Kimberley’s biggest capital project – the new sewage treatment plant – Kimberley Daily Bulletin

Image credit: Organica. Interior of the Food Chain Reactor greenhouses which are being integrated into the new Kimberley Wastewater Treatment Plant.

Kimberley’s biggest investment project – the new sewage treatment plant

As most Kimberley residents know, the town needs a new sewage treatment plant. The current Pollution Control Center was built in 1967 and upgraded in 1979. According to project information on, the plant was deemed by the British Columbia Ministry of Environment to be “the ‘one of the most at risk sewage treatment plants in the East Kootenays due to its age, lack of redundancy and potential risk to recreational waters, downstream water uses and discharge into transboundary waters due to disturbed conditions and equipment failure.

The latest budget figures have a replacement cost of $95.2 million.
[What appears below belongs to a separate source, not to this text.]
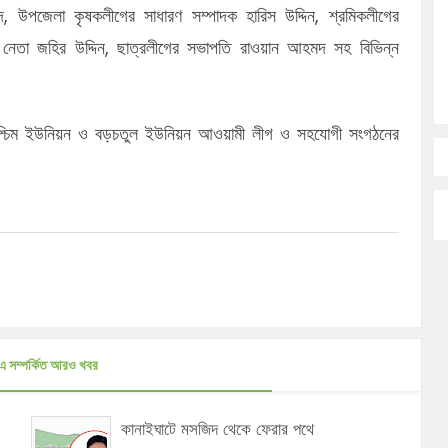
দ, উপজেলা কৃষকলীগের সাধারণ সম্পাদক হারিস উদ্দিন, শ্রমিকলীগের
 নেতা জহির উদ্দিন, ছাত্রলীগের সভাপতি রাওয়ান আহমদ সহ বিভিন্ন
 পশ্চিম ইউনিয়ন ও বড়চতুল ইউনিয়ন আওয়ামী লীগ ও সহযোগী সংগঠনের
এ সম্পর্কিত আরও খবর
কানাইঘাটে মসজিদ থেকে ফেরার পথে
However, the cost to the city would be 27% of that, if grants were obtained.

In 2017, the city obtained a $2.6 million grant to carry out the technical study and environmental work for a new plant using Organica Food Chain Reactor technology.

“The system is currently in use in Sechelt, British Columbia, and includes a large greenhouse and a smaller process building that will house administration and equipment. FCR technology is a stable wastewater treatment solution that requires a relatively low level of long-term operational effort and includes all the redundancy of municipal waste regulations. The new plant will also address all odor and noise issues in a contained treatment process. The new plant will support Kimberley’s climate resilience by using reclaimed water from the building itself and allow for future water reclamation opportunities.
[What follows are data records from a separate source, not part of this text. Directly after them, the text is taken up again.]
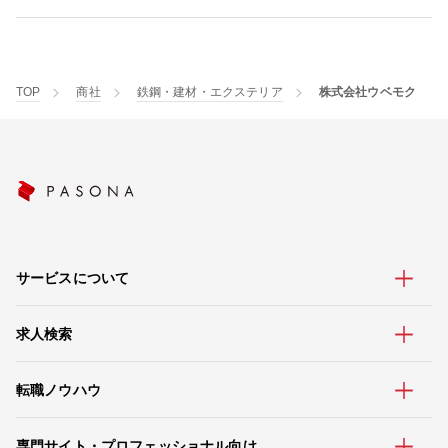
TOP
商社
鉄鋼・建材・エクステリア
株式会社ウベモク
サービスについて
求人検索
転職ノウハウ
専門サイト・プロフェッショナル向け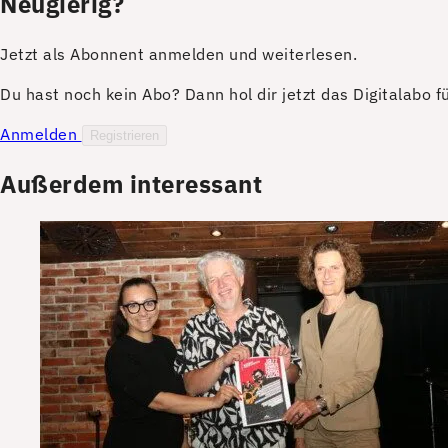
Neugierig?
Jetzt als Abonnent anmelden und weiterlesen.
Du hast noch kein Abo? Dann hol dir jetzt das Digitalabo 
Anmelden
Registrieren
Außerdem interessant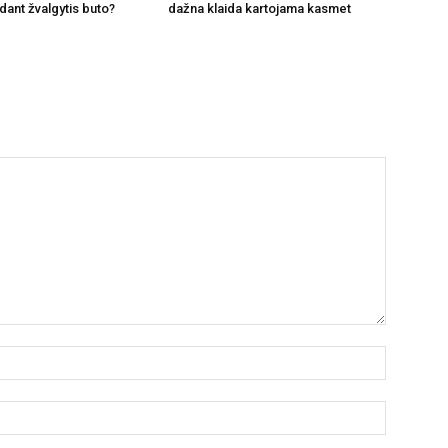
dant žvalgytis buto?
dažna klaida kartojama kasmet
The current PCC is located in the floodplain of the St. Mary’s River. The new wastewater treatment plant will be located above the floodplain on municipal land between Marysville Falls and the Kimberley Golf Course at 700 302nd Ave. The old factory will be decommissioned and dismantled after the construction of the new factory.
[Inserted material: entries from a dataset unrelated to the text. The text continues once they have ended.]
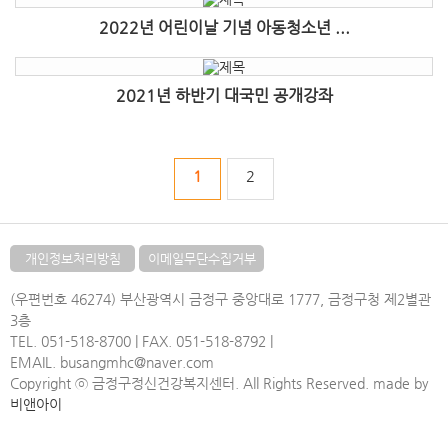
2022년 어린이날 기념 아동청소년 ...
2021년 하반기 대국민 공개강좌
1
2
개인정보처리방침
이메일무단수집거부
(우편번호 46274) 부산광역시 금정구 중앙대로 1777, 금정구청 제2별관
3층
TEL. 051-518-8700 | FAX. 051-518-8792 |
EMAIL. busangmhc@naver.com
Copyright ⓒ 금정구정신건강복지센터. All Rights Reserved. made by
비앤아이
As explained in the city’s financial plan documents, an infrastructure grant application was submitted requesting $69.8 (73.33%) of the project cost, with an additional $23.2 (24.37%) being financed by loans and the remaining $2.2 million (2.3%) from the City’s reserves. It is proposed that debt payments resulting from the long-term loan be funded through the implementation of a parcel tax beginning in 2026. The City expects to hear a decision on the grant application in the spring of 2023 and voter approval of the loan will be sought through a consent vote process to be conducted in conjunction with the general local elections on October 15, 2022.